TASK TO COMPLETE →
Locate, in the data below, the line that contains "ESRN N°27 y" and the line that contains "regularizar el dictado de clases."; reproduce exactly those two lines and every line between them, nothing more.

-- EXERCISE INPUTS follows --

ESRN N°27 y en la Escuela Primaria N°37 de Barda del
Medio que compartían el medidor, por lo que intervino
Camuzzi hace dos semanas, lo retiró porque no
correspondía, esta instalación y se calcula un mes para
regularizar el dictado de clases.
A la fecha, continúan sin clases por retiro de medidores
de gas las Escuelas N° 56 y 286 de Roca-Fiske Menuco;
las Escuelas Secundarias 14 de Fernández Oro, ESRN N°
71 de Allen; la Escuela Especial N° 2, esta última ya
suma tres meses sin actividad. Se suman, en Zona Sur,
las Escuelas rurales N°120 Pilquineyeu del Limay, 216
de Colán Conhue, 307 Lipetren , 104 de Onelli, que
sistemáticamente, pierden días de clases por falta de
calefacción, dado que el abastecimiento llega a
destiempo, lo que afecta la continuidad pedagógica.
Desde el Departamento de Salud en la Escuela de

-- EXERCISE INPUTS concluded --
-- EXERCISE INPUTS follows --

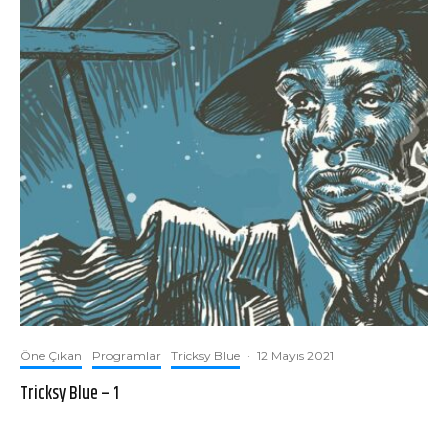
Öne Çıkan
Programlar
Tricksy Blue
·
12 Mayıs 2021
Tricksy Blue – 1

-- EXERCISE INPUTS concluded --
-- EXERCISE INPUTS follows --

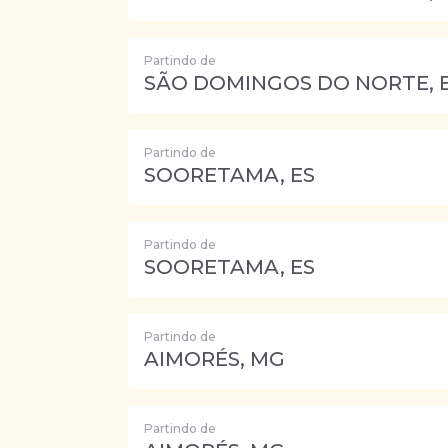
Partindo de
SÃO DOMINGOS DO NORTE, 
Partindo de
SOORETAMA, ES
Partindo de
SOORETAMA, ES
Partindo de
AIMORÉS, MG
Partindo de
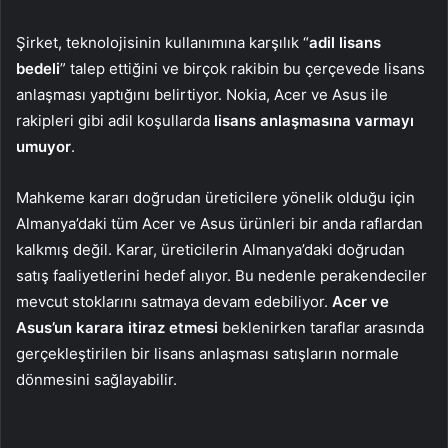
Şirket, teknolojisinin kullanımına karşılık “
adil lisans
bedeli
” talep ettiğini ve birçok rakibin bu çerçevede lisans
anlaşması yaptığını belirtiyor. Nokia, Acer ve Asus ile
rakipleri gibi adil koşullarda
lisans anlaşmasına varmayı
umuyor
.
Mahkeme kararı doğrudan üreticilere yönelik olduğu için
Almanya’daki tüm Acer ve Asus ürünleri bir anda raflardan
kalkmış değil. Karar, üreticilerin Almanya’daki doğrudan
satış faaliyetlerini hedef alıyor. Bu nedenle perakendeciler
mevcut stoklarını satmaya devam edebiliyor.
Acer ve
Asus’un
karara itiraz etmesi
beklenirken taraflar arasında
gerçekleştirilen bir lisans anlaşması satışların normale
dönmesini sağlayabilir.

-- EXERCISE INPUTS concluded --

EXERCISE RESULT →
ESRN N°27 y en la Escuela Primaria N°37 de Barda del
Medio que compartían el medidor, por lo que intervino
Camuzzi hace dos semanas, lo retiró porque no
correspondía, esta instalación y se calcula un mes para
regularizar el dictado de clases.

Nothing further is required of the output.